The answer NA means that the paper does not use existing assets. The authors should cite the original paper that produced the code package or dataset. The authors should state which version of the asset is used and, if possible, include a URL. The name of the license (e.g., CC-BY 4.0) should be included for each asset. For scraped data from a particular source (e.g., website), the copyright and terms of service of that source should be provided. If assets are released, the license, copyright information, and terms of use in the package should be provided. For popular datasets, paperswithcode.com/datasets has curated licenses for some datasets. Their licensing guide can help determine the license of a dataset. For existing datasets that are re-packaged, both the original license and the license of the derived asset (if it has changed) should be provided. If this information is not available online, the authors are encouraged to reach out to the asset s creators. 13. New Assets

Question: Are new assets introduced in the paper well documented and is the documentation provided alongside the assets? Answer: [NA] Justification: The paper does not release new assets. Guidelines:

The answer NA means that the paper does not release new assets. Researchers should communicate the details of the dataset/code/model as part of their submissions via structured templates. This includes details about training, license, limitations, etc. The paper should discuss whether and how consent was obtained from people whose asset is used. At submission time, remember to anonymize your assets (if applicable). You can either create an anonymized URL or include an anonymized zip file. 14. Crowdsourcing and Research with Human Subjects

Question: For crowdsourcing experiments and research with human subjects, does the paper include the full text of instructions given to participants and screenshots, if applicable, as well as details about compensation (if any)? Answer: [NA] Justification: The paper does not involve crowdsourcing nor research with human subjects. Guidelines:

The answer NA means that the paper does not involve crowdsourcing nor research with human subjects.

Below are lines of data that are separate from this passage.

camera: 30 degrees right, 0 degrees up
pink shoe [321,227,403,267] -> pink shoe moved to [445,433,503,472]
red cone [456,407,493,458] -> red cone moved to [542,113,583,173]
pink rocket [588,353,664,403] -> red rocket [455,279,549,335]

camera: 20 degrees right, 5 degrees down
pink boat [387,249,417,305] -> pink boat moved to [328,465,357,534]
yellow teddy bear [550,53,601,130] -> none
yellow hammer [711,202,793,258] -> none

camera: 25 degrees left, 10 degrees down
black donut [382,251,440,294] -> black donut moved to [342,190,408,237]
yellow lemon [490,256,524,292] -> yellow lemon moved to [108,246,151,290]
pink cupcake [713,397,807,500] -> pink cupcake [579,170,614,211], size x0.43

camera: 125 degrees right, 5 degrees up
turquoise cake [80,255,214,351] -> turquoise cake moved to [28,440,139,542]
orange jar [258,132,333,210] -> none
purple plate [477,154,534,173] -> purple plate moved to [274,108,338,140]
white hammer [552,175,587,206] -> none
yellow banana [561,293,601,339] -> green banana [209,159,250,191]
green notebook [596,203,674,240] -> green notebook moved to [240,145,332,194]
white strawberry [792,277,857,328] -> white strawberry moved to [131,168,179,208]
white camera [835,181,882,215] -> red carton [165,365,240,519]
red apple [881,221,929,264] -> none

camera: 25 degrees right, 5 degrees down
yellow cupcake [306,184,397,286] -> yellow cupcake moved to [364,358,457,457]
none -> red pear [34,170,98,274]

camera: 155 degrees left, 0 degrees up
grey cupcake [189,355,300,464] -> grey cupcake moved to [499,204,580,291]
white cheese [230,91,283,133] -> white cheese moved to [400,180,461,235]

Including this information in the supplemental material is fine, but if the main contribution of the paper involves human subjects, then as much detail as possible should be included in the main paper. According to the Neur IPS Code of Ethics, workers involved in data collection, curation, or other labor should be paid at least the minimum wage in the country of the data collector. 15. Institutional Review Board (IRB) Approvals or Equivalent for Research with Human Subjects Question: Does the paper describe potential risks incurred by study participants, whether such risks were disclosed to the subjects, and whether Institutional Review Board (IRB) approvals (or an equivalent approval/review based on the requirements of your country or institution) were obtained? Answer: [NA] Justification: The paper does not involve crowdsourcing nor research with human subjects. Guidelines:

The answer NA means that the paper does not involve crowdsourcing nor research with human subjects. Depending on the country in which research is conducted, IRB approval (or equivalent) may be required for any human subjects research. If you obtained IRB approval, you should clearly state this in the paper. We recognize that the procedures for this may vary significantly between institutions and locations, and we expect authors to adhere to the Neur IPS Code of Ethics and the guidelines for their institution. For initial submissions, do not include any information that would break anonymity (if applicable), such as the institution conducting the review.